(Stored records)
+ + + + + + +
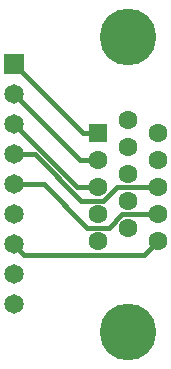
<source format=gtl>
G04*
G04 #@! TF.GenerationSoftware,Altium Limited,Altium Designer,20.1.14 (287)*
G04*
G04 Layer_Physical_Order=1*
G04 Layer_Color=255*
%FSLAX24Y24*%
%MOIN*%
G70*
G04*
G04 #@! TF.SameCoordinates,19A3D798-3CF0-405C-A59C-C3945E4A3CB0*
G04*
G04*
G04 #@! TF.FilePolarity,Positive*
G04*
G01*
G75*
%ADD18C,0.0150*%
%ADD19C,0.1890*%
%ADD20C,0.0630*%
%ADD21R,0.0630X0.0630*%
%ADD22R,0.0650X0.0650*%
%ADD23C,0.0650*%
D18*
X600Y8150D02*
X2697Y6053D01*
X3400D01*
X600Y10150D02*
X2894Y7856D01*
X3400D01*
X600Y4150D02*
X950Y3800D01*
X4950D01*
X5400Y4250D01*
X2850Y5603D02*
X3586D01*
X600Y7150D02*
X1303D01*
X2850Y5603D01*
X600Y6150D02*
X1600D01*
X600Y9150D02*
X2795Y6955D01*
X3586Y5603D02*
X4034Y6050D01*
X5397D01*
X5400Y6053D01*
X2795Y6955D02*
X3400D01*
X1600Y6150D02*
X3050Y4700D01*
X3765D01*
X4215Y5150D01*
X5399D01*
X5400Y5152D01*
D19*
X4400Y11072D02*
D03*
Y1234D02*
D03*
D20*
X3400Y6955D02*
D03*
X5400D02*
D03*
Y7856D02*
D03*
X3400Y6053D02*
D03*
Y5152D02*
D03*
Y4250D02*
D03*
X5400Y6053D02*
D03*
Y5152D02*
D03*
Y4250D02*
D03*
X4400Y8305D02*
D03*
Y7404D02*
D03*
Y6502D02*
D03*
Y5600D02*
D03*
Y4699D02*
D03*
D21*
X3400Y7856D02*
D03*
D22*
X600Y10150D02*
D03*
D23*
Y9150D02*
D03*
Y8150D02*
D03*
Y7150D02*
D03*
Y6150D02*
D03*
Y5150D02*
D03*
Y4150D02*
D03*
Y3150D02*
D03*
Y2150D02*
D03*
M02*

</source>
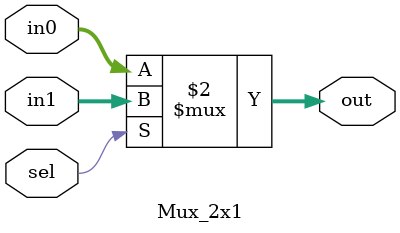
<source format=sv>
module Mux_2x1 (input logic [63:0] in0, in1, 
                input logic sel, 
                output logic [63:0] out
);

    assign out = (sel == 0) ? in0:in1;

endmodule
</source>
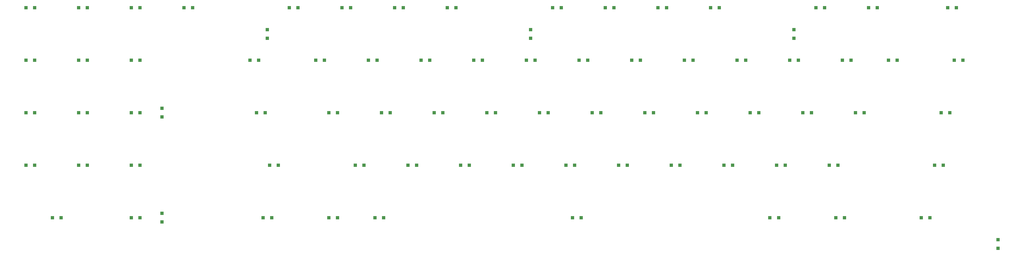
<source format=gtp>
G04 #@! TF.GenerationSoftware,KiCad,Pcbnew,5.99.0-unknown-4f191ce2c7~125~ubuntu18.04.1*
G04 #@! TF.CreationDate,2021-04-25T15:12:41-05:00*
G04 #@! TF.ProjectId,southpawpcb,736f7574-6870-4617-9770-63622e6b6963,rev?*
G04 #@! TF.SameCoordinates,Original*
G04 #@! TF.FileFunction,Paste,Top*
G04 #@! TF.FilePolarity,Positive*
%FSLAX46Y46*%
G04 Gerber Fmt 4.6, Leading zero omitted, Abs format (unit mm)*
G04 Created by KiCad (PCBNEW 5.99.0-unknown-4f191ce2c7~125~ubuntu18.04.1) date 2021-04-25 15:12:41*
%MOMM*%
%LPD*%
G01*
G04 APERTURE LIST*
%ADD10R,1.200000X1.200000*%
G04 APERTURE END LIST*
D10*
G04 #@! TO.C,D27*
X184206000Y1675000D03*
X187356000Y1675000D03*
G04 #@! TD*
G04 #@! TO.C,D1*
X22281200Y20725000D03*
X25431200Y20725000D03*
G04 #@! TD*
G04 #@! TO.C,D41*
X131818000Y-17375000D03*
X134968000Y-17375000D03*
G04 #@! TD*
G04 #@! TO.C,D59*
X160394000Y-36425000D03*
X163544000Y-36425000D03*
G04 #@! TD*
G04 #@! TO.C,D24*
X127056000Y1675000D03*
X130206000Y1675000D03*
G04 #@! TD*
G04 #@! TO.C,D35*
X334225000Y1675000D03*
X337375000Y1675000D03*
G04 #@! TD*
G04 #@! TO.C,D30*
X241356000Y1675000D03*
X244506000Y1675000D03*
G04 #@! TD*
G04 #@! TO.C,D33*
X298506000Y1675000D03*
X301656000Y1675000D03*
G04 #@! TD*
G04 #@! TO.C,D73*
X148487000Y-55475000D03*
X151637000Y-55475000D03*
G04 #@! TD*
G04 #@! TO.C,D43*
X169918000Y-17375000D03*
X173068000Y-17375000D03*
G04 #@! TD*
G04 #@! TO.C,D5*
X109581000Y9625000D03*
X109581000Y12775000D03*
G04 #@! TD*
G04 #@! TO.C,D55*
X60381200Y-36425000D03*
X63531200Y-36425000D03*
G04 #@! TD*
G04 #@! TO.C,D29*
X222306000Y1675000D03*
X225456000Y1675000D03*
G04 #@! TD*
G04 #@! TO.C,D63*
X236594000Y-36425000D03*
X239744000Y-36425000D03*
G04 #@! TD*
G04 #@! TO.C,D11*
X212781000Y20725000D03*
X215931000Y20725000D03*
G04 #@! TD*
G04 #@! TO.C,D51*
X322318000Y-17375000D03*
X325468000Y-17375000D03*
G04 #@! TD*
G04 #@! TO.C,D46*
X227068000Y-17375000D03*
X230218000Y-17375000D03*
G04 #@! TD*
G04 #@! TO.C,D44*
X188968000Y-17375000D03*
X192118000Y-17375000D03*
G04 #@! TD*
G04 #@! TO.C,D6*
X117531000Y20725000D03*
X120681000Y20725000D03*
G04 #@! TD*
G04 #@! TO.C,D66*
X293744000Y-36425000D03*
X296894000Y-36425000D03*
G04 #@! TD*
G04 #@! TO.C,D13*
X250881000Y20725000D03*
X254031000Y20725000D03*
G04 #@! TD*
G04 #@! TO.C,D28*
X203256000Y1675000D03*
X206406000Y1675000D03*
G04 #@! TD*
G04 #@! TO.C,D8*
X155631000Y20725000D03*
X158781000Y20725000D03*
G04 #@! TD*
G04 #@! TO.C,D75*
X291362000Y-55475000D03*
X294512000Y-55475000D03*
G04 #@! TD*
G04 #@! TO.C,D70*
X60381200Y-55475000D03*
X63531200Y-55475000D03*
G04 #@! TD*
G04 #@! TO.C,D49*
X284218000Y-17375000D03*
X287368000Y-17375000D03*
G04 #@! TD*
G04 #@! TO.C,D76*
X315175000Y-55475000D03*
X318325000Y-55475000D03*
G04 #@! TD*
G04 #@! TO.C,D74*
X219925000Y-55475000D03*
X223075000Y-55475000D03*
G04 #@! TD*
G04 #@! TO.C,D64*
X255644000Y-36425000D03*
X258794000Y-36425000D03*
G04 #@! TD*
G04 #@! TO.C,D9*
X174681000Y20725000D03*
X177831000Y20725000D03*
G04 #@! TD*
G04 #@! TO.C,D31*
X260406000Y1675000D03*
X263556000Y1675000D03*
G04 #@! TD*
G04 #@! TO.C,D32*
X279456000Y1675000D03*
X282606000Y1675000D03*
G04 #@! TD*
G04 #@! TO.C,D17*
X327081000Y20725000D03*
X330231000Y20725000D03*
G04 #@! TD*
G04 #@! TO.C,D23*
X103244000Y1675000D03*
X106394000Y1675000D03*
G04 #@! TD*
G04 #@! TO.C,D56*
X71481200Y-57050000D03*
X71481200Y-53900000D03*
G04 #@! TD*
G04 #@! TO.C,D40*
X105625000Y-17375000D03*
X108775000Y-17375000D03*
G04 #@! TD*
G04 #@! TO.C,D69*
X31806200Y-55475000D03*
X34956200Y-55475000D03*
G04 #@! TD*
G04 #@! TO.C,D20*
X41331200Y1675000D03*
X44481200Y1675000D03*
G04 #@! TD*
G04 #@! TO.C,D34*
X317556000Y1675000D03*
X320706000Y1675000D03*
G04 #@! TD*
G04 #@! TO.C,D58*
X141344000Y-36425000D03*
X144494000Y-36425000D03*
G04 #@! TD*
G04 #@! TO.C,D12*
X231831000Y20725000D03*
X234981000Y20725000D03*
G04 #@! TD*
G04 #@! TO.C,D38*
X41331200Y-17375000D03*
X44481200Y-17375000D03*
G04 #@! TD*
G04 #@! TO.C,D18*
X355656000Y20725000D03*
X358806000Y20725000D03*
G04 #@! TD*
G04 #@! TO.C,D68*
X350894000Y-36425000D03*
X354044000Y-36425000D03*
G04 #@! TD*
G04 #@! TO.C,D14*
X269931000Y20725000D03*
X273081000Y20725000D03*
G04 #@! TD*
G04 #@! TO.C,D65*
X274694000Y-36425000D03*
X277844000Y-36425000D03*
G04 #@! TD*
G04 #@! TO.C,D37*
X22281200Y-17375000D03*
X25431200Y-17375000D03*
G04 #@! TD*
G04 #@! TO.C,D52*
X353275000Y-17375000D03*
X356425000Y-17375000D03*
G04 #@! TD*
G04 #@! TO.C,D61*
X198494000Y-36425000D03*
X201644000Y-36425000D03*
G04 #@! TD*
G04 #@! TO.C,D62*
X217544000Y-36425000D03*
X220694000Y-36425000D03*
G04 #@! TD*
G04 #@! TO.C,D36*
X358037000Y1675000D03*
X361187000Y1675000D03*
G04 #@! TD*
G04 #@! TO.C,D67*
X312794000Y-36425000D03*
X315944000Y-36425000D03*
G04 #@! TD*
G04 #@! TO.C,D15*
X300081000Y9625000D03*
X300081000Y12775000D03*
G04 #@! TD*
G04 #@! TO.C,D47*
X246118000Y-17375000D03*
X249268000Y-17375000D03*
G04 #@! TD*
G04 #@! TO.C,D57*
X110387000Y-36425000D03*
X113537000Y-36425000D03*
G04 #@! TD*
G04 #@! TO.C,D19*
X22281200Y1675000D03*
X25431200Y1675000D03*
G04 #@! TD*
G04 #@! TO.C,D54*
X41331200Y-36425000D03*
X44481200Y-36425000D03*
G04 #@! TD*
G04 #@! TO.C,D10*
X204831000Y9625000D03*
X204831000Y12775000D03*
G04 #@! TD*
G04 #@! TO.C,D22*
X71481200Y-18950000D03*
X71481200Y-15800000D03*
G04 #@! TD*
G04 #@! TO.C,D16*
X308031000Y20725000D03*
X311181000Y20725000D03*
G04 #@! TD*
G04 #@! TO.C,D45*
X208018000Y-17375000D03*
X211168000Y-17375000D03*
G04 #@! TD*
G04 #@! TO.C,D77*
X349281000Y-55475000D03*
X346131000Y-55475000D03*
G04 #@! TD*
G04 #@! TO.C,D78*
X373900000Y-66575000D03*
X373900000Y-63425000D03*
G04 #@! TD*
G04 #@! TO.C,D71*
X111156000Y-55475000D03*
X108006000Y-55475000D03*
G04 #@! TD*
G04 #@! TO.C,D25*
X146106000Y1675000D03*
X149256000Y1675000D03*
G04 #@! TD*
G04 #@! TO.C,D3*
X60381200Y20725000D03*
X63531200Y20725000D03*
G04 #@! TD*
G04 #@! TO.C,D4*
X79431200Y20725000D03*
X82581200Y20725000D03*
G04 #@! TD*
G04 #@! TO.C,D42*
X150868000Y-17375000D03*
X154018000Y-17375000D03*
G04 #@! TD*
G04 #@! TO.C,D60*
X179444000Y-36425000D03*
X182594000Y-36425000D03*
G04 #@! TD*
G04 #@! TO.C,D26*
X165156000Y1675000D03*
X168306000Y1675000D03*
G04 #@! TD*
G04 #@! TO.C,D53*
X22281200Y-36425000D03*
X25431200Y-36425000D03*
G04 #@! TD*
G04 #@! TO.C,D21*
X60381200Y1675000D03*
X63531200Y1675000D03*
G04 #@! TD*
G04 #@! TO.C,D50*
X303268000Y-17375000D03*
X306418000Y-17375000D03*
G04 #@! TD*
G04 #@! TO.C,D2*
X41331200Y20725000D03*
X44481200Y20725000D03*
G04 #@! TD*
G04 #@! TO.C,D39*
X60381200Y-17375000D03*
X63531200Y-17375000D03*
G04 #@! TD*
G04 #@! TO.C,D72*
X134968000Y-55475000D03*
X131818000Y-55475000D03*
G04 #@! TD*
G04 #@! TO.C,D48*
X265168000Y-17375000D03*
X268318000Y-17375000D03*
G04 #@! TD*
G04 #@! TO.C,D7*
X136581000Y20725000D03*
X139731000Y20725000D03*
G04 #@! TD*
M02*

</source>
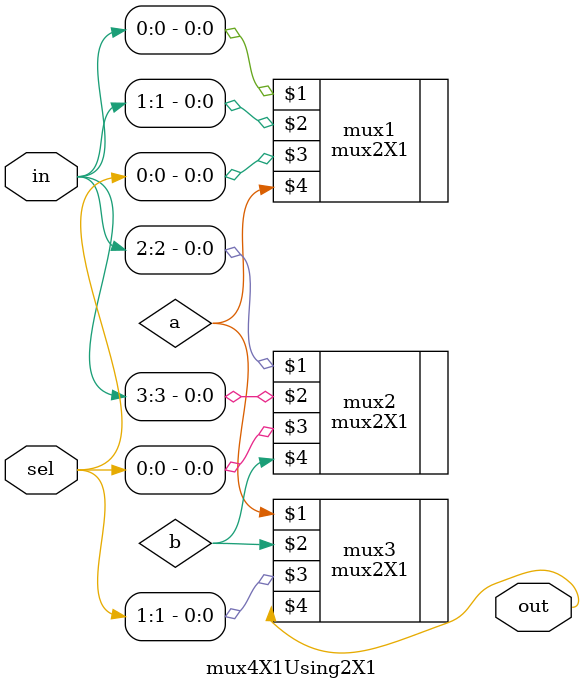
<source format=v>

module mux4X1Using2X1( in,sel,out);
input [3:0]in;
input [1:0]sel;
wire a,b;
output out;

//assign out =sel[1] ? ( mux2X1 (in[2],in[3],sel[0], out)) : ( mux2X1 (in[0],in[1],sel[0], out));
//assign out = sel[1] ? ( sel[0] ? in[3]: in[2]) : ( sel[0] ? in[1]: in[0]);
mux2X1 mux1(in[0],in[1],sel[0], a);
mux2X1 mux2(in[2],in[3],sel[0], b);
mux2X1 mux3(a,b,sel[1], out);
endmodule
</source>
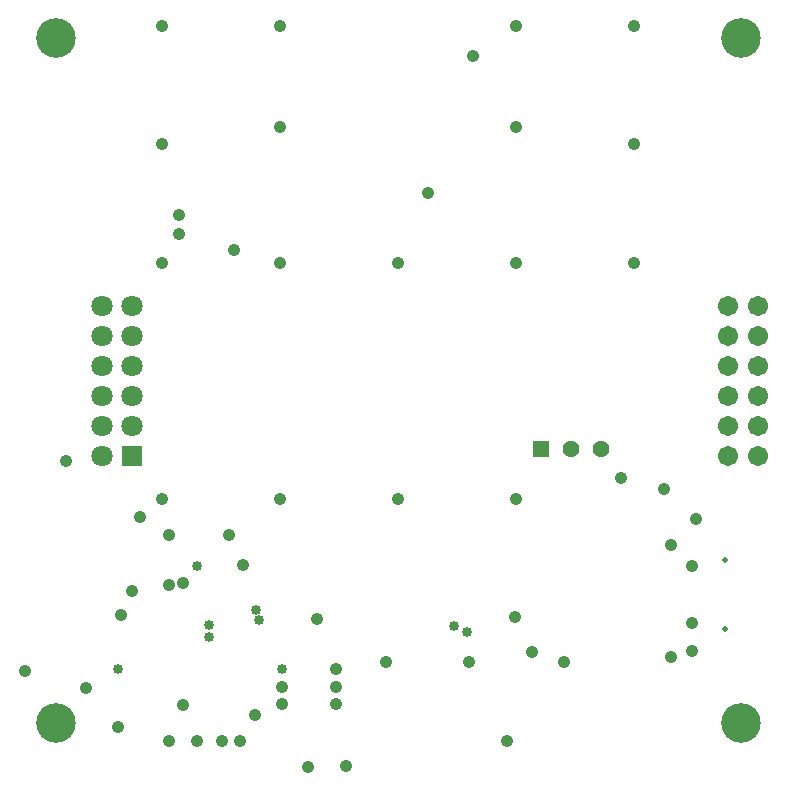
<source format=gbr>
G04 DesignSpark PCB PRO Gerber Version 10.0 Build 5299*
G04 #@! TF.Part,Single*
G04 #@! TF.FileFunction,Soldermask,Bot*
G04 #@! TF.FilePolarity,Negative*
%FSLAX35Y35*%
%MOIN*%
G04 #@! TA.AperFunction,ComponentPad*
%ADD135R,0.05620X0.05620*%
%ADD132R,0.07096X0.07096*%
%ADD134C,0.01880*%
G04 #@! TA.AperFunction,ViaPad*
%ADD131C,0.03356*%
%ADD10C,0.04143*%
G04 #@! TA.AperFunction,ComponentPad*
%ADD136C,0.05620*%
%ADD13C,0.06702*%
%ADD133C,0.07096*%
G04 #@! TA.AperFunction,WasherPad*
%ADD12C,0.13198*%
G04 #@! TD.AperFunction*
X0Y0D02*
D02*
D10*
X25447Y41339D03*
X39226Y111417D03*
X45919Y35827D03*
X56549Y22835D03*
X57337Y60236D03*
X61274Y68110D03*
X63636Y92913D03*
X71116Y98819D03*
Y177559D03*
Y216929D03*
Y256299D03*
X73478Y18110D03*
Y70079D03*
Y86614D03*
X76628Y187008D03*
Y193307D03*
X78203Y29921D03*
Y70866D03*
X82927Y18110D03*
X91195D03*
X93557Y86614D03*
X95132Y181890D03*
X97100Y18110D03*
X98281Y76772D03*
X102219Y26772D03*
X110486Y98819D03*
Y177559D03*
Y222835D03*
Y256299D03*
X111274Y30315D03*
Y36220D03*
X119935Y9449D03*
X122691Y58661D03*
X128990Y30315D03*
Y36220D03*
Y42126D03*
X132533Y9843D03*
X145919Y44488D03*
X149856Y98819D03*
Y177559D03*
X159699Y200787D03*
X173478Y44488D03*
X174659Y246457D03*
X186077Y18110D03*
X188833Y59449D03*
X189226Y98819D03*
Y177559D03*
Y222835D03*
Y256299D03*
X194344Y47638D03*
X204974Y44488D03*
X224266Y105906D03*
X228596Y177559D03*
Y216929D03*
Y256299D03*
X238439Y101969D03*
X240801Y46063D03*
Y83465D03*
X247888Y48031D03*
Y57480D03*
Y76378D03*
X249069Y92126D03*
D02*
D12*
X35683Y24016D03*
Y252362D03*
X264030Y24016D03*
Y252362D03*
D02*
D13*
X259935Y113189D03*
Y123189D03*
Y133189D03*
Y143189D03*
Y153189D03*
Y163189D03*
X269935Y113189D03*
Y123189D03*
Y133189D03*
Y143189D03*
Y153189D03*
Y163189D03*
D02*
D131*
X56549Y42126D03*
X82927Y76378D03*
X86864Y52756D03*
Y56693D03*
X102612Y61811D03*
X103400Y58268D03*
X111274Y42126D03*
X168360Y56299D03*
X172691Y54331D03*
D02*
D132*
X61274Y113189D03*
D02*
D133*
X51274D03*
Y123189D03*
Y133189D03*
Y143189D03*
Y153189D03*
Y163189D03*
X61274Y123189D03*
Y133189D03*
Y143189D03*
Y153189D03*
Y163189D03*
D02*
D134*
X258900Y55551D03*
Y78307D03*
D02*
D135*
X197494Y115354D03*
D02*
D136*
X207494D03*
X217494D03*
X0Y0D02*
M02*

</source>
+ + + + + + +
• _Request_
Within the records above, count the lines that hold the word "SameCoordinates" and give only that number.

• _Solution to this task_
2